Work request - From the first line to the last, restate the material word for word; pictures stay out.
Dataset content section start
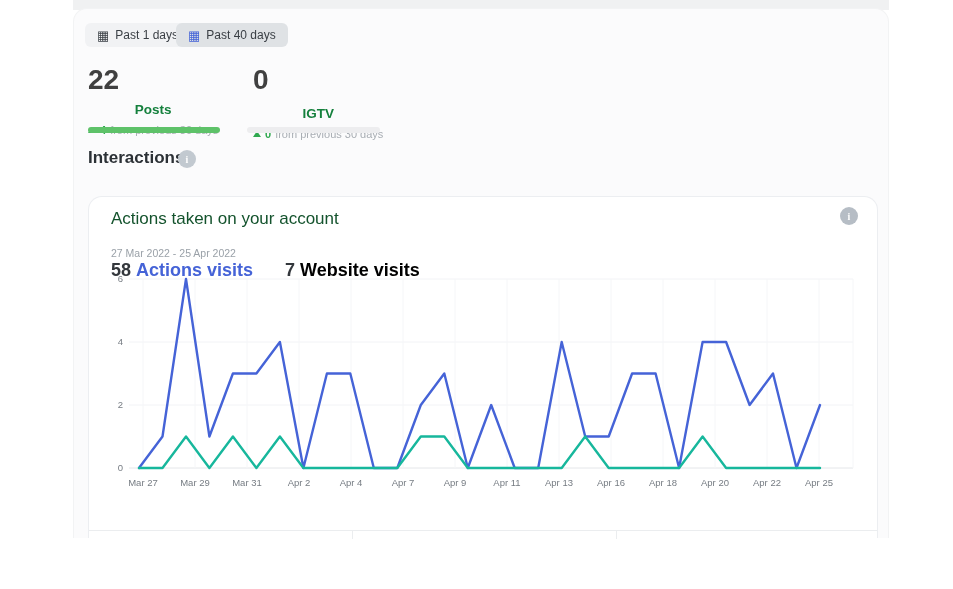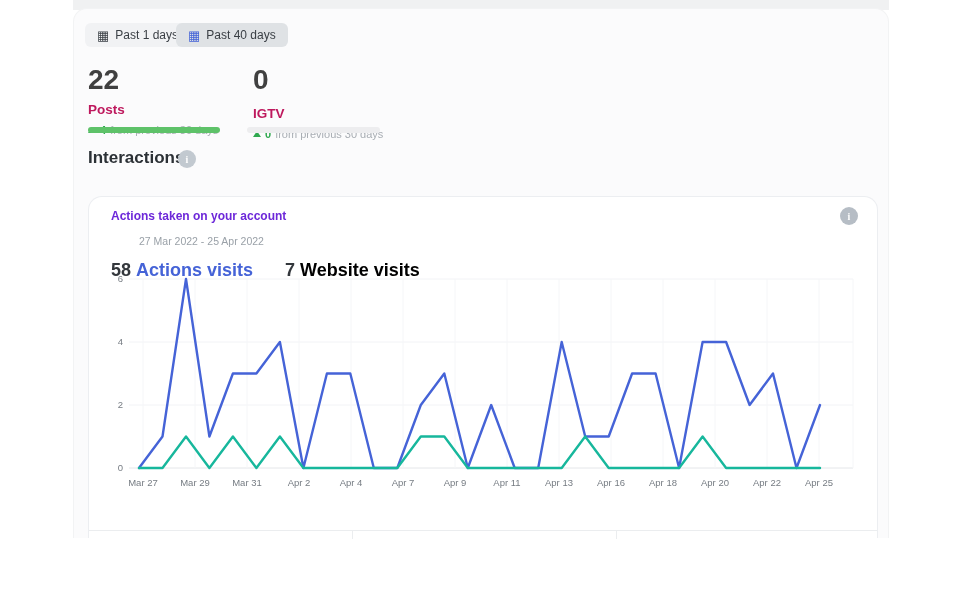--- a/index.html
+++ b/index.html
@@ -21,7 +21,7 @@
 
   
   .stat-value{font-size:28px;font-weight:700;color:#404040;line-height:1;}
-  .stat-label{font-size:13.5px;font-weight:700;color:#be185d;}
+  .stat-label{font-size:13.5px;font-weight:700;color:#15803d;text-align:center;}
   .delta-row{display:flex;align-items:center;gap:4px;font-size:11px;color:#a8adb3;}
   .tri-up{width:0;height:0;border-left:4px solid transparent;border-right:4px solid transparent;
           border-bottom:6px solid #2fa84f;}

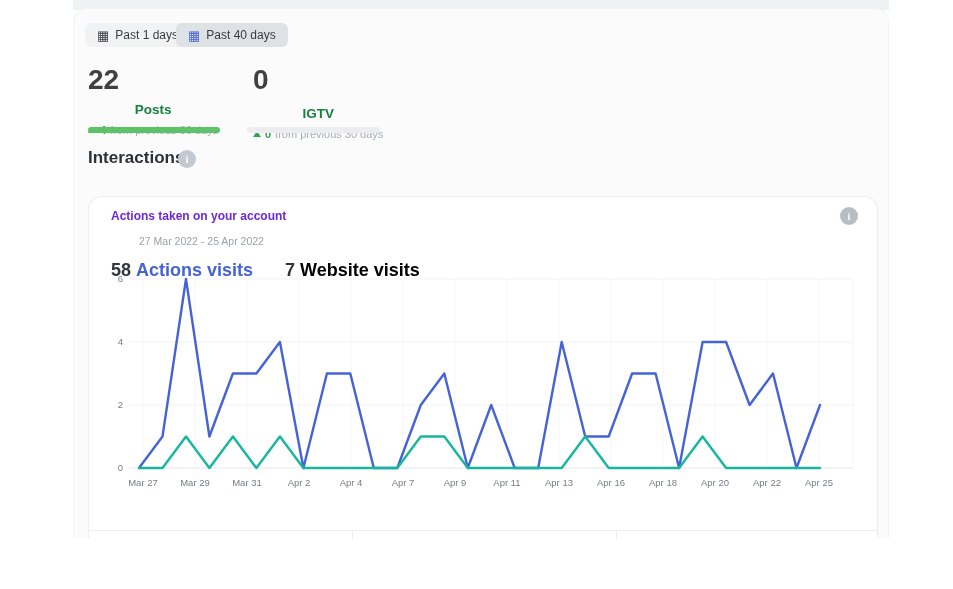--- a/index.html
+++ b/index.html
@@ -38,7 +38,7 @@
   
   #card{left:88px;top:196px;width:790px;height:342px;background:#ffffff;
         border:1px solid #eceef1;border-bottom:none;border-radius:14px 14px 0 0;box-sizing:border-box;}
-  #card-title{left:22px;top:12px;font-size:12px;font-weight:700;color:#6d28d9;}
+  #card-title{left:22px;top:12px;font-size:17px;font-weight:400;color:#14532d;}
   #card-info{left:751px;top:10px;width:18px;height:18px;background:#b6bdc5;}
   #date-range{left:22px;top:38px;font-size:10.5px;color:#9aa1a8;margin-left:28px;}
   #legend{left:22px;top:63px;display:flex;gap:32px;font-size:18px;font-weight:700;}

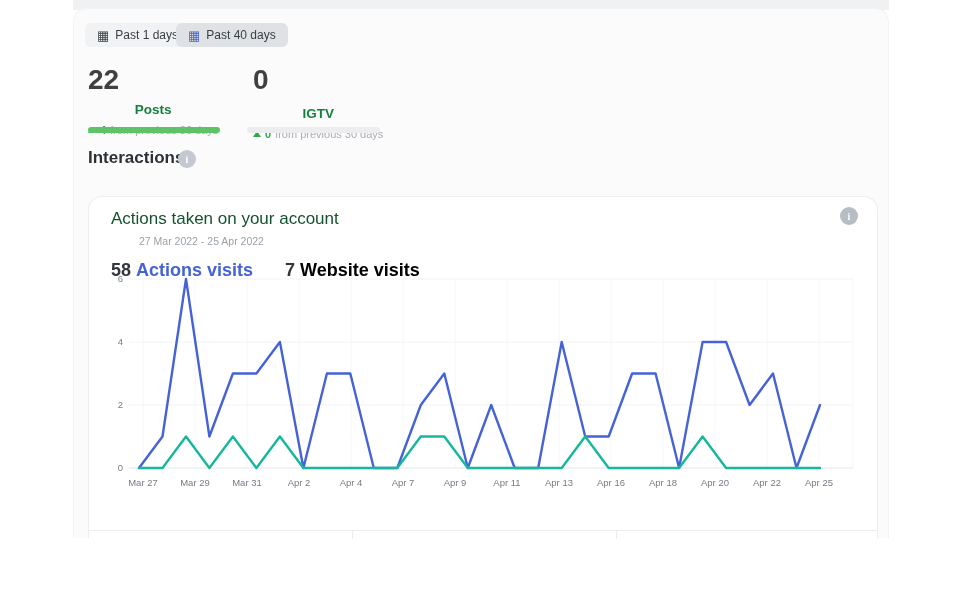--- a/index.html
+++ b/index.html
@@ -40,7 +40,7 @@
         border:1px solid #eceef1;border-bottom:none;border-radius:14px 14px 0 0;box-sizing:border-box;}
   #card-title{left:22px;top:12px;font-size:17px;font-weight:400;color:#14532d;}
   #card-info{left:751px;top:10px;width:18px;height:18px;background:#b6bdc5;}
-  #date-range{left:22px;top:38px;font-size:10.5px;color:#9aa1a8;margin-left:28px;}
+  #date-range{left:22px;top:50px;font-size:10.5px;color:#9aa1a8;}
   #legend{left:22px;top:63px;display:flex;gap:32px;font-size:18px;font-weight:700;}
   .legend-item{display:flex;gap:5px;align-items:baseline;}
   .legend-count{color:#33373c;}

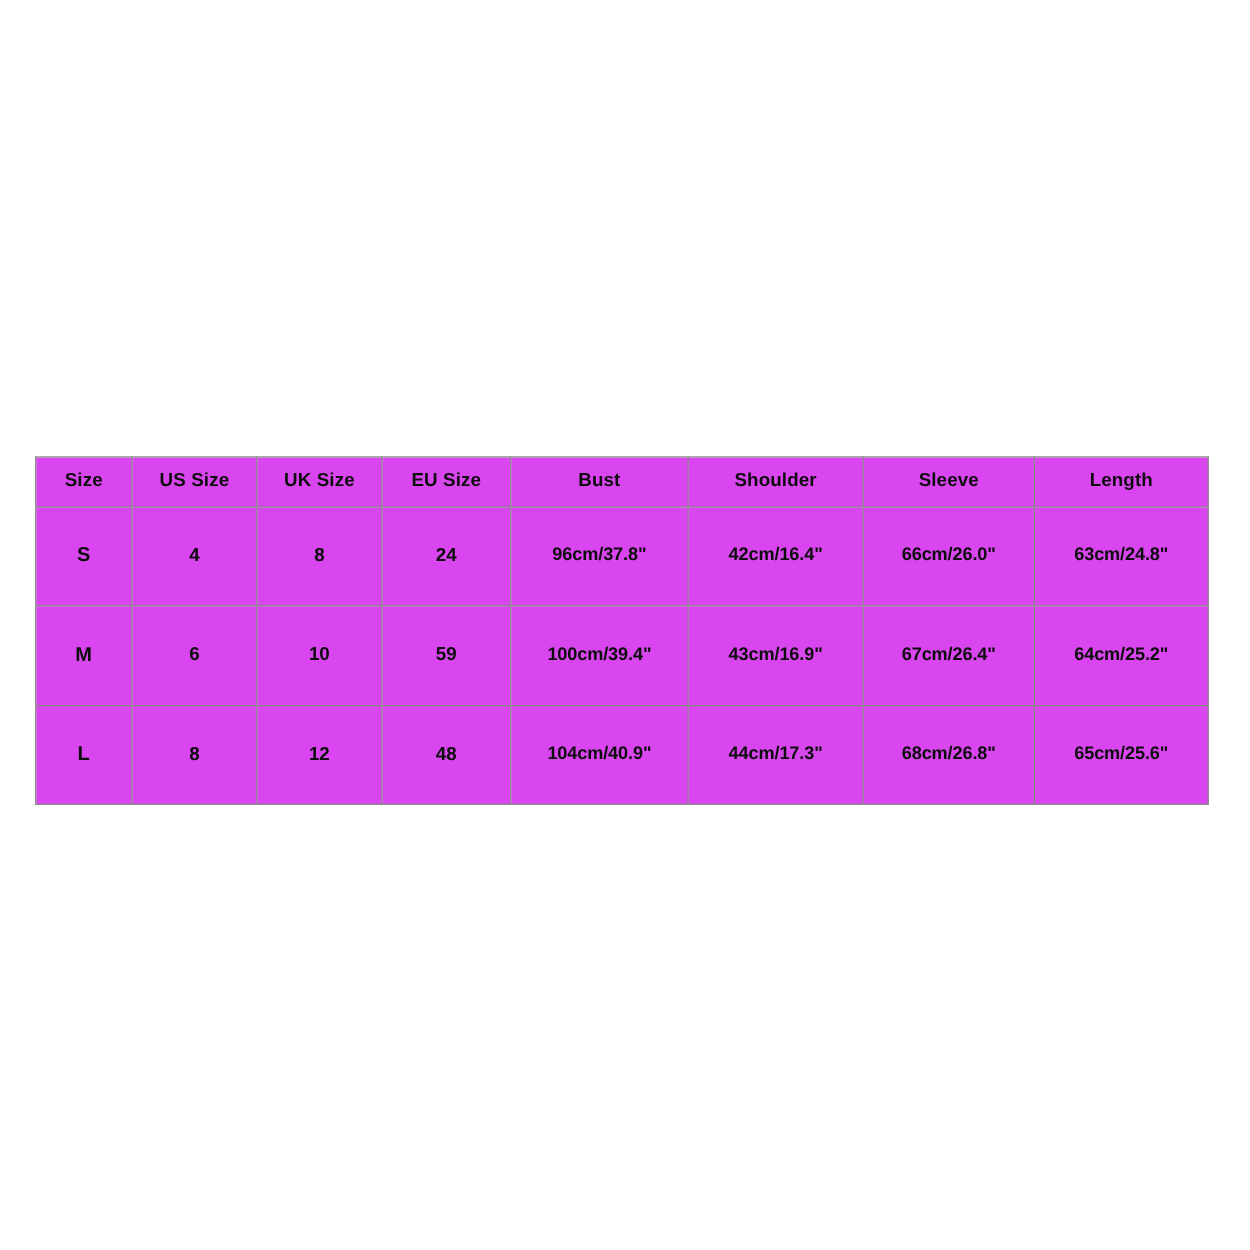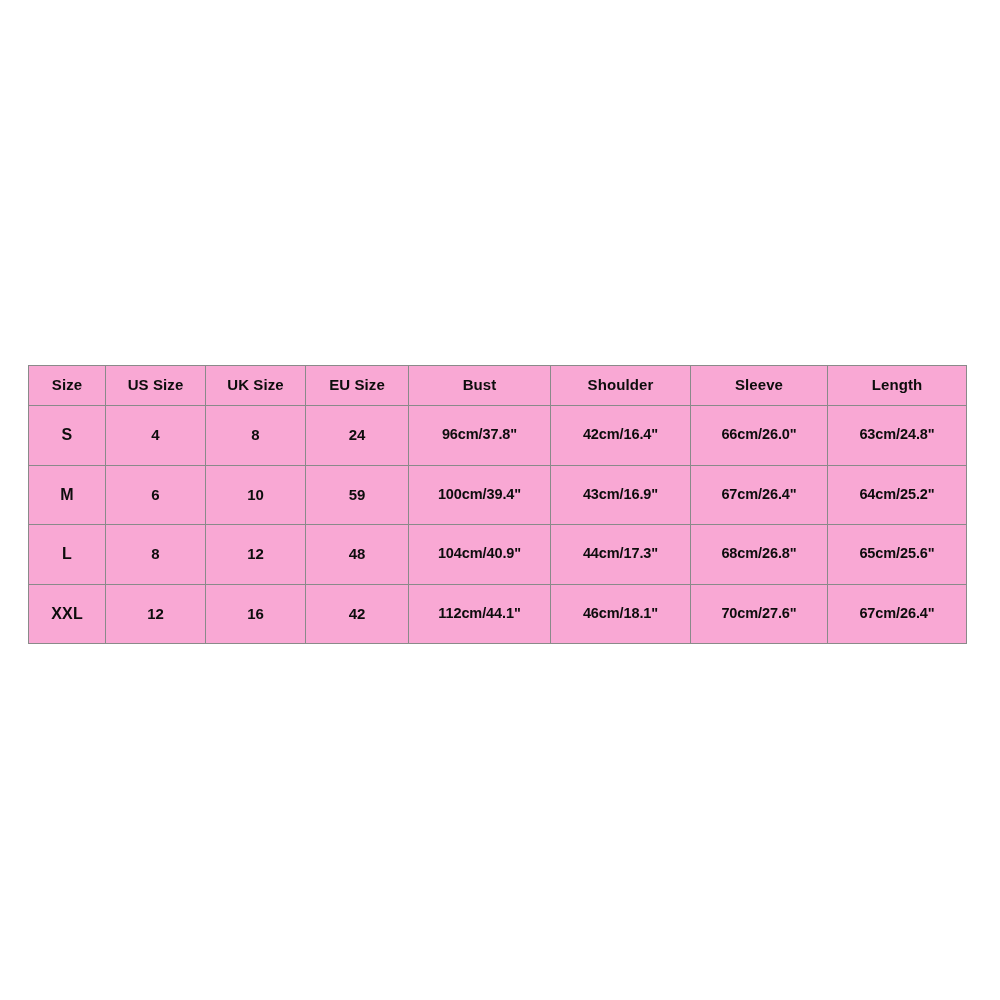--- a/index.html
+++ b/index.html
@@ -37,7 +37,7 @@
     font-family: "Liberation Sans", sans-serif;
     font-weight: bold;
     color: #0d0d0d;
-    background: #f9a8d4;
+    background: #d946ef;
     padding: 0;
     line-height: 1.1;
   }

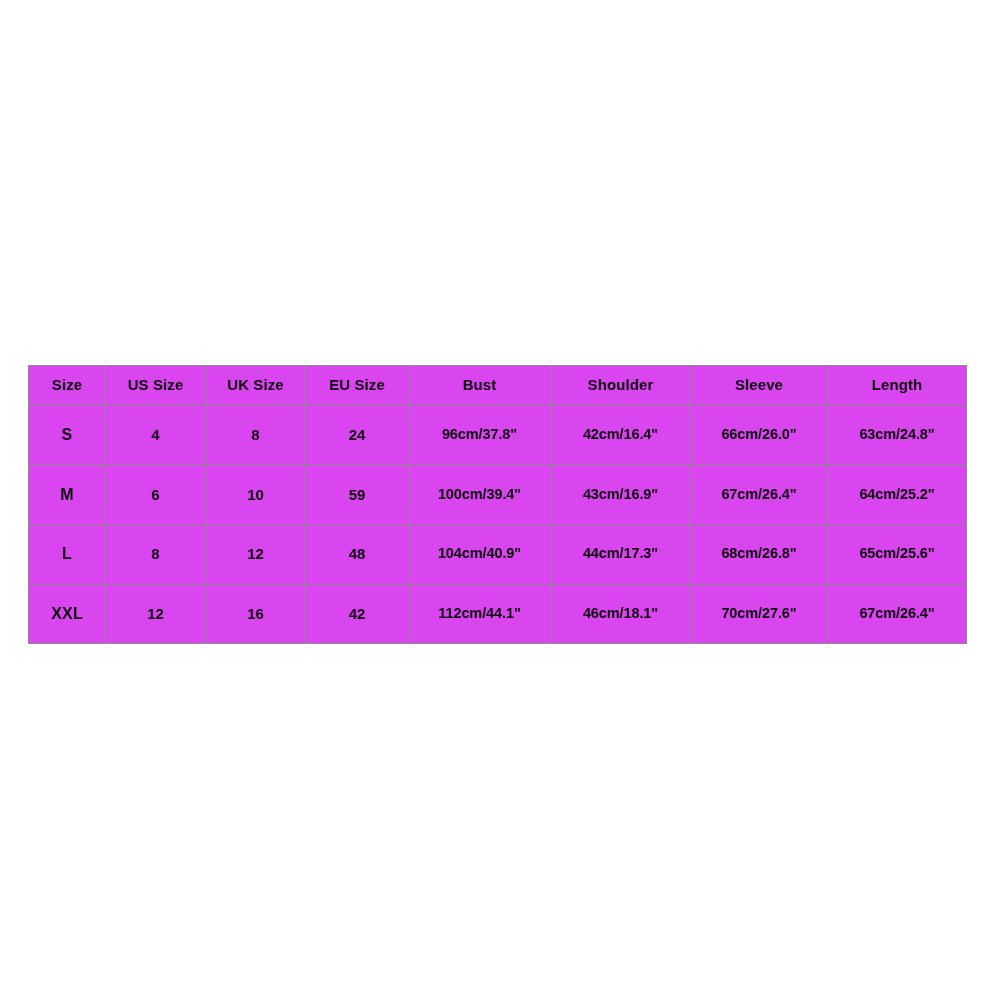--- a/index.html
+++ b/index.html
@@ -129,16 +129,6 @@
         <td class="meas-cell">68cm/26.8"</td>
         <td class="meas-cell">65cm/25.6"</td>
       </tr>
-      <tr>
-        <td class="size-label">XXL</td>
-        <td class="num-cell">12</td>
-        <td class="num-cell">16</td>
-        <td class="num-cell">42</td>
-        <td class="meas-cell">112cm/44.1"</td>
-        <td class="meas-cell">46cm/18.1"</td>
-        <td class="meas-cell">70cm/27.6"</td>
-        <td class="meas-cell">67cm/26.4"</td>
-      </tr>
     </tbody>
   </table>
 </div>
Dataset content section end
Written reply -
--- a/index.html
+++ b/index.html
@@ -21,7 +21,7 @@
 
   
   .stat-value{font-size:28px;font-weight:700;color:#404040;line-height:1;}
-  .stat-label{font-size:13.5px;font-weight:700;color:#be185d;}
+  .stat-label{font-size:13.5px;font-weight:700;color:#15803d;text-align:center;}
   .delta-row{display:flex;align-items:center;gap:4px;font-size:11px;color:#a8adb3;}
   .tri-up{width:0;height:0;border-left:4px solid transparent;border-right:4px solid transparent;
           border-bottom:6px solid #2fa84f;}

--- a/index.html
+++ b/index.html
@@ -38,7 +38,7 @@
   
   #card{left:88px;top:196px;width:790px;height:342px;background:#ffffff;
         border:1px solid #eceef1;border-bottom:none;border-radius:14px 14px 0 0;box-sizing:border-box;}
-  #card-title{left:22px;top:12px;font-size:12px;font-weight:700;color:#6d28d9;}
+  #card-title{left:22px;top:12px;font-size:17px;font-weight:400;color:#14532d;}
   #card-info{left:751px;top:10px;width:18px;height:18px;background:#b6bdc5;}
   #date-range{left:22px;top:38px;font-size:10.5px;color:#9aa1a8;margin-left:28px;}
   #legend{left:22px;top:63px;display:flex;gap:32px;font-size:18px;font-weight:700;}

--- a/index.html
+++ b/index.html
@@ -40,7 +40,7 @@
         border:1px solid #eceef1;border-bottom:none;border-radius:14px 14px 0 0;box-sizing:border-box;}
   #card-title{left:22px;top:12px;font-size:17px;font-weight:400;color:#14532d;}
   #card-info{left:751px;top:10px;width:18px;height:18px;background:#b6bdc5;}
-  #date-range{left:22px;top:38px;font-size:10.5px;color:#9aa1a8;margin-left:28px;}
+  #date-range{left:22px;top:50px;font-size:10.5px;color:#9aa1a8;}
   #legend{left:22px;top:63px;display:flex;gap:32px;font-size:18px;font-weight:700;}
   .legend-item{display:flex;gap:5px;align-items:baseline;}
   .legend-count{color:#33373c;}

--- a/index.html
+++ b/index.html
@@ -37,7 +37,7 @@
     font-family: "Liberation Sans", sans-serif;
     font-weight: bold;
     color: #0d0d0d;
-    background: #f9a8d4;
+    background: #d946ef;
     padding: 0;
     line-height: 1.1;
   }

--- a/index.html
+++ b/index.html
@@ -129,16 +129,6 @@
         <td class="meas-cell">68cm/26.8"</td>
         <td class="meas-cell">65cm/25.6"</td>
       </tr>
-      <tr>
-        <td class="size-label">XXL</td>
-        <td class="num-cell">12</td>
-        <td class="num-cell">16</td>
-        <td class="num-cell">42</td>
-        <td class="meas-cell">112cm/44.1"</td>
-        <td class="meas-cell">46cm/18.1"</td>
-        <td class="meas-cell">70cm/27.6"</td>
-        <td class="meas-cell">67cm/26.4"</td>
-      </tr>
     </tbody>
   </table>
 </div>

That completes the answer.